The task →
The whole of the data, every line, should come back exactly the same.

-------

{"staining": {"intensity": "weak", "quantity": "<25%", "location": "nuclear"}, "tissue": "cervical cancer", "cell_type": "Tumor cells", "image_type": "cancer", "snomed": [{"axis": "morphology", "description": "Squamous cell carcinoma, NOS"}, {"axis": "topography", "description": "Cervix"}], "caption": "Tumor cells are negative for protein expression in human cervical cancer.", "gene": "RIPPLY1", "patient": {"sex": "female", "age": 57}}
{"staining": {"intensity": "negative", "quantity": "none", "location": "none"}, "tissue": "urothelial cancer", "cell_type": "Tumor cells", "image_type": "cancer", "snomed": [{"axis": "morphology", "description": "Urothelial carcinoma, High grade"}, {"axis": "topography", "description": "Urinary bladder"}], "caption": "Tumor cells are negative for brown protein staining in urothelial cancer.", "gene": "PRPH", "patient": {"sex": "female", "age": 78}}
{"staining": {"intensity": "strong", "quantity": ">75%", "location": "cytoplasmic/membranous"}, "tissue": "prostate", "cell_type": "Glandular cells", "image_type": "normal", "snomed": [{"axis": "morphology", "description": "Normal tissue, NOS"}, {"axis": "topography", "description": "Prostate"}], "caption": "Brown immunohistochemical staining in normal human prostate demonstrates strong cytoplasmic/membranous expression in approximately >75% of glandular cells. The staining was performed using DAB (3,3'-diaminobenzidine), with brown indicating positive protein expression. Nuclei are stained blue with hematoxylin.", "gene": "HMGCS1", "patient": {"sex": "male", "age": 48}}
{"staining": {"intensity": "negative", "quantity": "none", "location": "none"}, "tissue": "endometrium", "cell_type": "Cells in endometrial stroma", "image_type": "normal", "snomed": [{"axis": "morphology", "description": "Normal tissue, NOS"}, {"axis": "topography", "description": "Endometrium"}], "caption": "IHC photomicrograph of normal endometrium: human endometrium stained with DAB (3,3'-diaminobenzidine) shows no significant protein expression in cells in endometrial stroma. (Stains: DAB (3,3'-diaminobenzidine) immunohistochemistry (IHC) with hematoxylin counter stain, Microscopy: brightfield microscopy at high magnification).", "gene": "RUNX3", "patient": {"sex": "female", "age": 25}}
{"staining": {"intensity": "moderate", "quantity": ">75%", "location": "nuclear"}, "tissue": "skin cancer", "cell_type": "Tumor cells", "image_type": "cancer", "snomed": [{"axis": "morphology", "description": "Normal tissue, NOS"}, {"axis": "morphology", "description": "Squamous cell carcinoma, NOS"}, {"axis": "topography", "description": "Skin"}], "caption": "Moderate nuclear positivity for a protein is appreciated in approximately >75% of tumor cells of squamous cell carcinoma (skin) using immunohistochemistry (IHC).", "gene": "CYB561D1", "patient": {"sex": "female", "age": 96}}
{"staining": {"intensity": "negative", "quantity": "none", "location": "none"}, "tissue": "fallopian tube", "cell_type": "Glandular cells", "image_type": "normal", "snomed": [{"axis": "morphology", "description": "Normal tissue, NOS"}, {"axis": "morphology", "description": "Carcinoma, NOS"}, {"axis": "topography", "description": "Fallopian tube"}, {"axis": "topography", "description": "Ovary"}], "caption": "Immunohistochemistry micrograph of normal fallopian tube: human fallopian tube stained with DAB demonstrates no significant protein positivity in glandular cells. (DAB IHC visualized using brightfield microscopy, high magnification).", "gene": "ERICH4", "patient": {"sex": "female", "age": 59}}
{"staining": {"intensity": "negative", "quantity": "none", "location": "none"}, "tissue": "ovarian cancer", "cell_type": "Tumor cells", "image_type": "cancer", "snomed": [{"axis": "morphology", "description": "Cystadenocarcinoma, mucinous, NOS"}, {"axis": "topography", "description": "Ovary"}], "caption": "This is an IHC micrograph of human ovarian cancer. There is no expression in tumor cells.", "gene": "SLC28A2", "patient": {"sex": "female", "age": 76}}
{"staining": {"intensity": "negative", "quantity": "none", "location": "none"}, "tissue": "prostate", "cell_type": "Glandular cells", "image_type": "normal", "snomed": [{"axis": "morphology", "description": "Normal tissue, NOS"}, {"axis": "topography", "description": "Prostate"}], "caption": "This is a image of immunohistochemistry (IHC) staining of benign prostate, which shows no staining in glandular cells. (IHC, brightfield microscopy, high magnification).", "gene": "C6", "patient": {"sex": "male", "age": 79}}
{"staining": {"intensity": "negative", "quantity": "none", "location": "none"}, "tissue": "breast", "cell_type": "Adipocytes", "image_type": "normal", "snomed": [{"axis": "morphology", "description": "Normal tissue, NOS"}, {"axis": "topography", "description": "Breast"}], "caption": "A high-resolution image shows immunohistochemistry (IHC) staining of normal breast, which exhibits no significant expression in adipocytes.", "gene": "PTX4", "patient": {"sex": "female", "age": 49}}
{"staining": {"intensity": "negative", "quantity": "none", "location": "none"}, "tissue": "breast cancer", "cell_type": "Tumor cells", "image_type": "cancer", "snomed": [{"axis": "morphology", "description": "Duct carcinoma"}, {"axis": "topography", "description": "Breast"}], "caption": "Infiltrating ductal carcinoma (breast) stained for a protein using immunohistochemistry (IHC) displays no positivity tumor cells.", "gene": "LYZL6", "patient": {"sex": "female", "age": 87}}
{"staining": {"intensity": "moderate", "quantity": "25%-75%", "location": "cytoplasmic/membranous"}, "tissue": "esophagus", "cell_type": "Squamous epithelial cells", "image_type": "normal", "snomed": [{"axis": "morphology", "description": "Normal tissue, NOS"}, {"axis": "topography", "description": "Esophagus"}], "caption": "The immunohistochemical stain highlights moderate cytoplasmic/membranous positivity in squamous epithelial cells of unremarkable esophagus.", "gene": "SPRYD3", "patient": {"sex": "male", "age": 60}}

-------

Task response →
{"staining": {"intensity": "weak", "quantity": "<25%", "location": "nuclear"}, "tissue": "cervical cancer", "cell_type": "Tumor cells", "image_type": "cancer", "snomed": [{"axis": "morphology", "description": "Squamous cell carcinoma, NOS"}, {"axis": "topography", "description": "Cervix"}], "caption": "Tumor cells are negative for protein expression in human cervical cancer.", "gene": "RIPPLY1", "patient": {"sex": "female", "age": 57}}
{"staining": {"intensity": "negative", "quantity": "none", "location": "none"}, "tissue": "urothelial cancer", "cell_type": "Tumor cells", "image_type": "cancer", "snomed": [{"axis": "morphology", "description": "Urothelial carcinoma, High grade"}, {"axis": "topography", "description": "Urinary bladder"}], "caption": "Tumor cells are negative for brown protein staining in urothelial cancer.", "gene": "PRPH", "patient": {"sex": "female", "age": 78}}
{"staining": {"intensity": "strong", "quantity": ">75%", "location": "cytoplasmic/membranous"}, "tissue": "prostate", "cell_type": "Glandular cells", "image_type": "normal", "snomed": [{"axis": "morphology", "description": "Normal tissue, NOS"}, {"axis": "topography", "description": "Prostate"}], "caption": "Brown immunohistochemical staining in normal human prostate demonstrates strong cytoplasmic/membranous expression in approximately >75% of glandular cells. The staining was performed using DAB (3,3'-diaminobenzidine), with brown indicating positive protein expression. Nuclei are stained blue with hematoxylin.", "gene": "HMGCS1", "patient": {"sex": "male", "age": 48}}
{"staining": {"intensity": "negative", "quantity": "none", "location": "none"}, "tissue": "endometrium", "cell_type": "Cells in endometrial stroma", "image_type": "normal", "snomed": [{"axis": "morphology", "description": "Normal tissue, NOS"}, {"axis": "topography", "description": "Endometrium"}], "caption": "IHC photomicrograph of normal endometrium: human endometrium stained with DAB (3,3'-diaminobenzidine) shows no significant protein expression in cells in endometrial stroma. (Stains: DAB (3,3'-diaminobenzidine) immunohistochemistry (IHC) with hematoxylin counter stain, Microscopy: brightfield microscopy at high magnification).", "gene": "RUNX3", "patient": {"sex": "female", "age": 25}}
{"staining": {"intensity": "moderate", "quantity": ">75%", "location": "nuclear"}, "tissue": "skin cancer", "cell_type": "Tumor cells", "image_type": "cancer", "snomed": [{"axis": "morphology", "description": "Normal tissue, NOS"}, {"axis": "morphology", "description": "Squamous cell carcinoma, NOS"}, {"axis": "topography", "description": "Skin"}], "caption": "Moderate nuclear positivity for a protein is appreciated in approximately >75% of tumor cells of squamous cell carcinoma (skin) using immunohistochemistry (IHC).", "gene": "CYB561D1", "patient": {"sex": "female", "age": 96}}
{"staining": {"intensity": "negative", "quantity": "none", "location": "none"}, "tissue": "fallopian tube", "cell_type": "Glandular cells", "image_type": "normal", "snomed": [{"axis": "morphology", "description": "Normal tissue, NOS"}, {"axis": "morphology", "description": "Carcinoma, NOS"}, {"axis": "topography", "description": "Fallopian tube"}, {"axis": "topography", "description": "Ovary"}], "caption": "Immunohistochemistry micrograph of normal fallopian tube: human fallopian tube stained with DAB demonstrates no significant protein positivity in glandular cells. (DAB IHC visualized using brightfield microscopy, high magnification).", "gene": "ERICH4", "patient": {"sex": "female", "age": 59}}
{"staining": {"intensity": "negative", "quantity": "none", "location": "none"}, "tissue": "ovarian cancer", "cell_type": "Tumor cells", "image_type": "cancer", "snomed": [{"axis": "morphology", "description": "Cystadenocarcinoma, mucinous, NOS"}, {"axis": "topography", "description": "Ovary"}], "caption": "This is an IHC micrograph of human ovarian cancer. There is no expression in tumor cells.", "gene": "SLC28A2", "patient": {"sex": "female", "age": 76}}
{"staining": {"intensity": "negative", "quantity": "none", "location": "none"}, "tissue": "prostate", "cell_type": "Glandular cells", "image_type": "normal", "snomed": [{"axis": "morphology", "description": "Normal tissue, NOS"}, {"axis": "topography", "description": "Prostate"}], "caption": "This is a image of immunohistochemistry (IHC) staining of benign prostate, which shows no staining in glandular cells. (IHC, brightfield microscopy, high magnification).", "gene": "C6", "patient": {"sex": "male", "age": 79}}
{"staining": {"intensity": "negative", "quantity": "none", "location": "none"}, "tissue": "breast", "cell_type": "Adipocytes", "image_type": "normal", "snomed": [{"axis": "morphology", "description": "Normal tissue, NOS"}, {"axis": "topography", "description": "Breast"}], "caption": "A high-resolution image shows immunohistochemistry (IHC) staining of normal breast, which exhibits no significant expression in adipocytes.", "gene": "PTX4", "patient": {"sex": "female", "age": 49}}
{"staining": {"intensity": "negative", "quantity": "none", "location": "none"}, "tissue": "breast cancer", "cell_type": "Tumor cells", "image_type": "cancer", "snomed": [{"axis": "morphology", "description": "Duct carcinoma"}, {"axis": "topography", "description": "Breast"}], "caption": "Infiltrating ductal carcinoma (breast) stained for a protein using immunohistochemistry (IHC) displays no positivity tumor cells.", "gene": "LYZL6", "patient": {"sex": "female", "age": 87}}
{"staining": {"intensity": "moderate", "quantity": "25%-75%", "location": "cytoplasmic/membranous"}, "tissue": "esophagus", "cell_type": "Squamous epithelial cells", "image_type": "normal", "snomed": [{"axis": "morphology", "description": "Normal tissue, NOS"}, {"axis": "topography", "description": "Esophagus"}], "caption": "The immunohistochemical stain highlights moderate cytoplasmic/membranous positivity in squamous epithelial cells of unremarkable esophagus.", "gene": "SPRYD3", "patient": {"sex": "male", "age": 60}}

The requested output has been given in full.